The rules for the Job Ops scheme were tightened after initial publicity last month about a rush of employers seeking the subsidy. The criteria now state that jobs must be "opportunities that wouldn't exist if the Job Ops subsidy wasn't available".

What a nonsense. There is no test of proof. For instance, it could be argued that a employer had previously advertised the position without subsidy. But the employer could counter, possibly truthfully, that he had changed his mind about offering a position due to the recession. Then he had changed it back when the subsidy became available. Or it could be argued that a young person is employed alongside others doing the same work unsubsidised. The employer could argue that he purposely produced one extra job that he couldn't have without the subsidy.

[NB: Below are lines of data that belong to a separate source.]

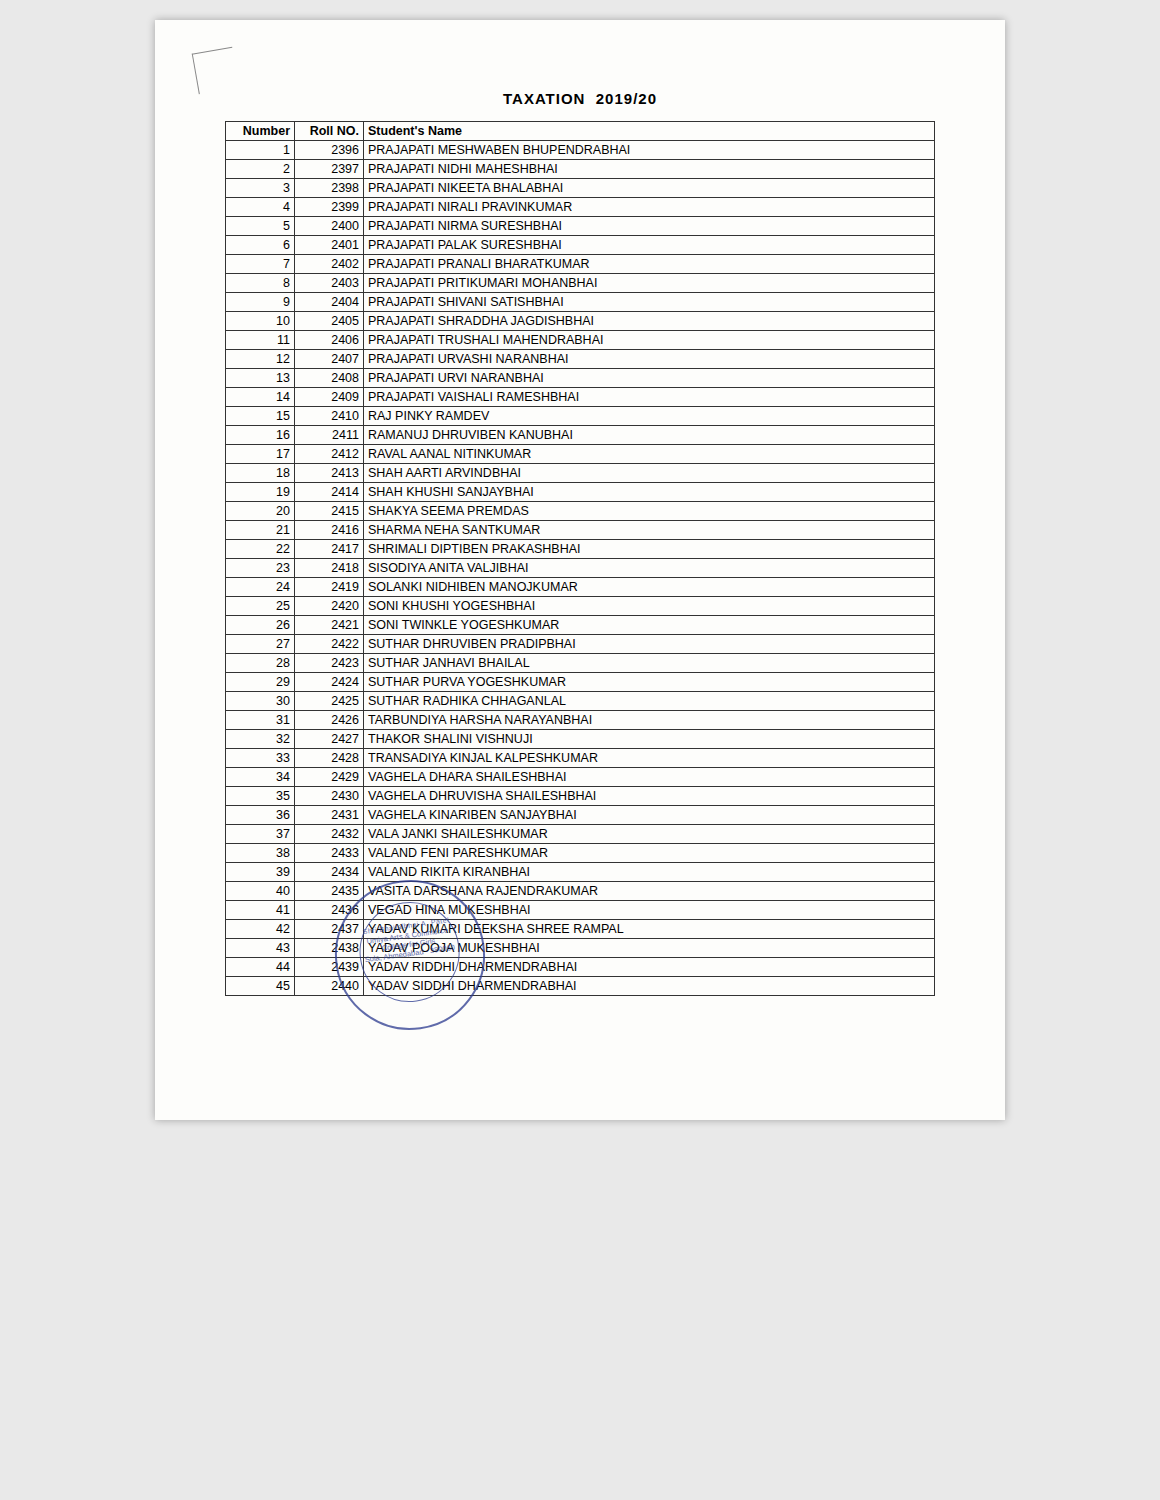TAXATION 2019/20
| Number | Roll NO. | Student's Name |
| --- | --- | --- |
| 1 | 2396 | PRAJAPATI MESHWABEN BHUPENDRABHAI |
| 2 | 2397 | PRAJAPATI NIDHI MAHESHBHAI |
| 3 | 2398 | PRAJAPATI NIKEETA BHALABHAI |
| 4 | 2399 | PRAJAPATI NIRALI PRAVINKUMAR |
| 5 | 2400 | PRAJAPATI NIRMA SURESHBHAI |
| 6 | 2401 | PRAJAPATI PALAK SURESHBHAI |
| 7 | 2402 | PRAJAPATI PRANALI BHARATKUMAR |
| 8 | 2403 | PRAJAPATI PRITIKUMARI MOHANBHAI |
| 9 | 2404 | PRAJAPATI SHIVANI SATISHBHAI |
| 10 | 2405 | PRAJAPATI SHRADDHA JAGDISHBHAI |
| 11 | 2406 | PRAJAPATI TRUSHALI MAHENDRABHAI |
| 12 | 2407 | PRAJAPATI URVASHI NARANBHAI |
| 13 | 2408 | PRAJAPATI URVI NARANBHAI |
| 14 | 2409 | PRAJAPATI VAISHALI RAMESHBHAI |
| 15 | 2410 | RAJ PINKY RAMDEV |
| 16 | 2411 | RAMANUJ DHRUVIBEN KANUBHAI |
| 17 | 2412 | RAVAL AANAL NITINKUMAR |
| 18 | 2413 | SHAH AARTI ARVINDBHAI |
| 19 | 2414 | SHAH KHUSHI SANJAYBHAI |
| 20 | 2415 | SHAKYA SEEMA PREMDAS |
| 21 | 2416 | SHARMA NEHA SANTKUMAR |
| 22 | 2417 | SHRIMALI DIPTIBEN PRAKASHBHAI |
| 23 | 2418 | SISODIYA ANITA VALJIBHAI |
| 24 | 2419 | SOLANKI NIDHIBEN MANOJKUMAR |
| 25 | 2420 | SONI KHUSHI YOGESHBHAI |
| 26 | 2421 | SONI TWINKLE YOGESHKUMAR |
| 27 | 2422 | SUTHAR DHRUVIBEN PRADIPBHAI |
| 28 | 2423 | SUTHAR JANHAVI BHAILAL |
| 29 | 2424 | SUTHAR PURVA YOGESHKUMAR |
| 30 | 2425 | SUTHAR RADHIKA CHHAGANLAL |
| 31 | 2426 | TARBUNDIYA HARSHA NARAYANBHAI |
| 32 | 2427 | THAKOR SHALINI VISHNUJI |
| 33 | 2428 | TRANSADIYA KINJAL KALPESHKUMAR |
| 34 | 2429 | VAGHELA DHARA SHAILESHBHAI |
| 35 | 2430 | VAGHELA DHRUVISHA SHAILESHBHAI |
| 36 | 2431 | VAGHELA KINARIBEN SANJAYBHAI |
| 37 | 2432 | VALA JANKI SHAILESHKUMAR |
| 38 | 2433 | VALAND FENI PARESHKUMAR |
| 39 | 2434 | VALAND RIKITA KIRANBHAI |
| 40 | 2435 | VASITA DARSHANA RAJENDRAKUMAR |
| 41 | 2436 | VEGAD HINA MUKESHBHAI |
| 42 | 2437 | YADAV KUMARI DEEKSHA SHREE RAMPAL |
| 43 | 2438 | YADAV POOJA MUKESHBHAI |
| 44 | 2439 | YADAV RIDDHI DHARMENDRABHAI |
| 45 | 2440 | YADAV SIDDHI DHARMENDRABHAI |
Shri Bhailalbhai A. Patel
Umiya Arts & Commerce
College for Girls
Sola, Ahmedabad - 380060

Whether the opportunities would or wouldn't exist without subsidy will only become evident after the subsidy runs out. Hopefully, by then, at least some of those employed will have proved themselves to be worth it.

1 comment:

Anonymous said...

Easy way to cancel out the spending. Claytons subsidy and has immediately resiled from the stated intention which was to get young people into training.
It was poorly thought out and was never going to work.

My comments at the time.

I happen to consider that we should train young people in the work force. There are a lot of young people who do not fit in school, especially boys, boys who can go onto become very capable members of the community.(Girls also).
The issue of minimum rates is a minor irritant to the process although it is really a bit high. No one is going to change that although some thought should be given to it. Apprentices used to have a graduated scale which often left them earning less than a non apprentice of the same age doing the same work. Neither right nor fair but upheld by the unions.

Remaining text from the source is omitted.